Pour autant tous sont sous le coup d’un avis d’expulsion et risquent de se retrouver à la rue à compter du 1er septembre si rien n’est fait ! 

Pouvoirs Publics : tous concernés ! 

Cette situation dramatique interpelle à plus d’un titre et d’abord sur la dérive de l’Etat qui fait cruellement pencher la balance du côté de propriétaires dédaignant une porte de sortie qui, outre le fait de leur être favorable, le serait aussi pour les locataires ! On s’étonne légitimement que la Préfecture de Police ne soit pas davantage aux côtés de la Ville pour contribuer à trouver rapidement une issue négociée ; qu’elle ne conditionne pas le bénéfice de la force publique à l’acceptation par les propriétaires d’une discussion avec la Ville lorsque cette dernière met en avant une offre à la mesure des enjeux de toutes natures….. A ce compte, l’octroi du concours de la force publique, prérogative essentielle à manier avec doigté, ne risque-t-il pas de paraître dévoyé et donc à terme dévalué ? Est-ce un risque à prendre s’il venait à la Ville l’idée de préempter les logements ainsi libérés ?
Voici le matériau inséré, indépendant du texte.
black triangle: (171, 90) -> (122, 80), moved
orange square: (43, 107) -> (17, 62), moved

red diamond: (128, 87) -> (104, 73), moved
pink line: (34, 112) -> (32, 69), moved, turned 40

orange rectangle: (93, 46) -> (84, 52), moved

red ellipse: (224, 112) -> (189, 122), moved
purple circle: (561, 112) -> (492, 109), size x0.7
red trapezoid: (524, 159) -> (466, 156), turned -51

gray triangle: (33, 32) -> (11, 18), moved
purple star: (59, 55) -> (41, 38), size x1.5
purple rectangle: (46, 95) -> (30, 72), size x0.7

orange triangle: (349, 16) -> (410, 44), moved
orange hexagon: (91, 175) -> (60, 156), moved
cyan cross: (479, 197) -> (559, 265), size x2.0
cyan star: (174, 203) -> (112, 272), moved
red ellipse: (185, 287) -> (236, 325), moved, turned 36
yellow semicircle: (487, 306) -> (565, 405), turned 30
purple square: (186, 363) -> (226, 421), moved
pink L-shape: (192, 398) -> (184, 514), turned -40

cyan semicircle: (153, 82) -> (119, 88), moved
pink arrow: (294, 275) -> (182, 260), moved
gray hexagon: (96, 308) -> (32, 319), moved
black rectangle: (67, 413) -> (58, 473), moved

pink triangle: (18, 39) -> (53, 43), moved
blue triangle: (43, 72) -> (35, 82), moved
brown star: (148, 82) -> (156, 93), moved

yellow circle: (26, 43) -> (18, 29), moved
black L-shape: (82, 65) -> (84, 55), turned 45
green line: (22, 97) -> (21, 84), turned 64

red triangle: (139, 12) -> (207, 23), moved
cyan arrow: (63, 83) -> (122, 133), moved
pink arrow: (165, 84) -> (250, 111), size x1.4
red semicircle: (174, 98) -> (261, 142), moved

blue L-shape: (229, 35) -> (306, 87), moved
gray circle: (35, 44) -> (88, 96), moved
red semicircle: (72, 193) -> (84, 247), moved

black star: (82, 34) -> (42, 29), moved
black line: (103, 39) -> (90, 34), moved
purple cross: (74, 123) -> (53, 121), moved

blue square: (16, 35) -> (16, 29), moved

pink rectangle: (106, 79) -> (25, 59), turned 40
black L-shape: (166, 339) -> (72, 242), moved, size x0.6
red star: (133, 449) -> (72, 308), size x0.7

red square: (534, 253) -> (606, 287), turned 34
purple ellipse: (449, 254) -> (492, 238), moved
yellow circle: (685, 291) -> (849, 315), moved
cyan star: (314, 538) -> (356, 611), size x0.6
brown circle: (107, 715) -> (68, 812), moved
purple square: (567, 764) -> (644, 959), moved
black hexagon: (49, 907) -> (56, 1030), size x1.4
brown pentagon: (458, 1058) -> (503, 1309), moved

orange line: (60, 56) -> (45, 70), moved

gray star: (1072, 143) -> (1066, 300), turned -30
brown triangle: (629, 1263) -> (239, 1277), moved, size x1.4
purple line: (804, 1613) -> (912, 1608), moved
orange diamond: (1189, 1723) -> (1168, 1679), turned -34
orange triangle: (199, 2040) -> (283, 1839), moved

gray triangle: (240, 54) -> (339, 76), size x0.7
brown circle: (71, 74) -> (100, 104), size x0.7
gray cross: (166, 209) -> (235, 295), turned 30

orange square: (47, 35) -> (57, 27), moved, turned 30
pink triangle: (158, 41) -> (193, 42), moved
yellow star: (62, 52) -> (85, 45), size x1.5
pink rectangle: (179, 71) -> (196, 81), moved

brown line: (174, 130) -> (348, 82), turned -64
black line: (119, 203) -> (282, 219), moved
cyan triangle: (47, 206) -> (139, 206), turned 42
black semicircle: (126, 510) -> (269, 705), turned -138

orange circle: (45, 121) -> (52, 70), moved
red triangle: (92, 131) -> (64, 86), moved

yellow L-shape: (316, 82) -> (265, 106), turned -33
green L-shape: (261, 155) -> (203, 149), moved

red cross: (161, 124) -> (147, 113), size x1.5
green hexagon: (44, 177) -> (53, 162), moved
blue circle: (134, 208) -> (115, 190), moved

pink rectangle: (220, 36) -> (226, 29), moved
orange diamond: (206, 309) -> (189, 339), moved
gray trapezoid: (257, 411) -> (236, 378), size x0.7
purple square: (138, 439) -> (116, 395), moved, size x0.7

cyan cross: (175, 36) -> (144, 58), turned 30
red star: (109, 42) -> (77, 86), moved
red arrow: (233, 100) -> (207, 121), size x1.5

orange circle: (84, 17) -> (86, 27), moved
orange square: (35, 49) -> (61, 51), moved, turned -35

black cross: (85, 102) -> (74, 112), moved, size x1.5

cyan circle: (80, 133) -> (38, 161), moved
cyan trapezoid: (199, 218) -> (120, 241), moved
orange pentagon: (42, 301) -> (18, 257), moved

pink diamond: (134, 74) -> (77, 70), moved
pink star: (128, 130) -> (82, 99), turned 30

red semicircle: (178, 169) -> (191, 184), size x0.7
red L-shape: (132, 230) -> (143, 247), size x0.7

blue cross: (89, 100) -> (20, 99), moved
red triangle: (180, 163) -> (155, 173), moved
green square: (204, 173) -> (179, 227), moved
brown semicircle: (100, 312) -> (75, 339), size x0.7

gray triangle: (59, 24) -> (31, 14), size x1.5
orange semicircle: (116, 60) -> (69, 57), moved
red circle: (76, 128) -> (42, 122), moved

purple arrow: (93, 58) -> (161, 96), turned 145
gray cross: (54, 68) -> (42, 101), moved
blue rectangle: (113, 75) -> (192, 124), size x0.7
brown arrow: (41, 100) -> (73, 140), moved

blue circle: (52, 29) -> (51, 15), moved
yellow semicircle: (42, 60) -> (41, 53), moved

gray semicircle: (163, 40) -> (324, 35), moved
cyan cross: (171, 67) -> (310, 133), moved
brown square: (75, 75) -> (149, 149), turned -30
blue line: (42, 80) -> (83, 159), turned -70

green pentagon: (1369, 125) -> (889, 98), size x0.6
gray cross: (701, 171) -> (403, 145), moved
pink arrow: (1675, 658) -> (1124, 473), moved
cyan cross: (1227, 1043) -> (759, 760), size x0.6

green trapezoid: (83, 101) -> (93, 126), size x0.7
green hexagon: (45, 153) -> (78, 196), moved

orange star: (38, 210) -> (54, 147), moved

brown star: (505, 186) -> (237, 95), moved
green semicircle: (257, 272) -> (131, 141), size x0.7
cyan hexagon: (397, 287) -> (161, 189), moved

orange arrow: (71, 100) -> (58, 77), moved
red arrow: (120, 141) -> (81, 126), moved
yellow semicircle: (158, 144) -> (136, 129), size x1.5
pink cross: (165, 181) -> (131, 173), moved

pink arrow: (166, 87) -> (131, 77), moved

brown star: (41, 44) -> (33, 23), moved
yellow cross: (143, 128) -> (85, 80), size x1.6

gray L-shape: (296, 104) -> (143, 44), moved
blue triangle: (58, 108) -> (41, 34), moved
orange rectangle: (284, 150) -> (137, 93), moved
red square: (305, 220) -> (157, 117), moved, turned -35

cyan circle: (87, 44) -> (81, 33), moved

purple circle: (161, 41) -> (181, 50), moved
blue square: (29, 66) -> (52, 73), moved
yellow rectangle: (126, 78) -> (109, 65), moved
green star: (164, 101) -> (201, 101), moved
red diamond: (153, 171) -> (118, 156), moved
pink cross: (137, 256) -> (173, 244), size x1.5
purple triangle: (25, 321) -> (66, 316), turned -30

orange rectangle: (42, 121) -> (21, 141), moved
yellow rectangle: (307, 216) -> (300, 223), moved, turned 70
Mais au-delà, d’autres interrogations se profilent : celle de la résilience des quartiers de l’Est face à ces évolutions : jusqu’où faudra-t-il aller, jusqu’à quel degré de violence sociale (quel autre terme utiliser après l’affaire Zuili ?) sous couvert d’un développement urbain certes bienvenu et de la « gentryfication » qui l’accompagne ? Le 19ème voit son image et sa sociologie muter à grands pas, ses élus de tous bords, ses associations, ses forces vives doivent-ils pour autant accepter que ses citoyens les plus faibles, que ses anciens réduits au silence, soient traités par la puissance publique de semblable manière sans qu’il soit possible de dégager de concert avant l’issue fatale une solution plus généreuse, plus harmonieuse, plus à l’écoute ? Enfin, n’en doutons pas, le sujet est d’une actualité brûlante : à l’heure où le gouvernement cherche à renouveler notre modèle social, à l’heure où il s’essaie à élaborer une réforme de la politique du logement qui fasse (un peu) oublier le coup de rabot à 5 € sur l’APL, ne serait-il pas inspiré de mettre fin sans délai aux expulsions de locataires DALO en donnant avec fermeté les instructions qui conviennent, envoyant à l’opinion un signal fort de cohérence, de cohésion sociale et, lâchons le mot : de dignité ?

En attendant, je lance l’appel à tous, habitants du 19ème ou d’ailleurs, élus, associations, citoyens de tous âges, Pouvoirs Publics : mobilisons-nous pour que cessent les expulsions du 13, avenue Jean Jaurès et qu’une autre solution émerge ; faisons en sorte que le 19ème, fidèle à sa mémoire collective, ne soit victime ni du cynisme ni de l’impuissance publique !

 

Stéphane Carini.

Stéphane Carini est né en 1960 dans le 19ème arrondissement et y habite toujours. Il n’a pas souhaité mettre en avant d’autre légitimité, professionnelle ou autre, pour s’exprimer.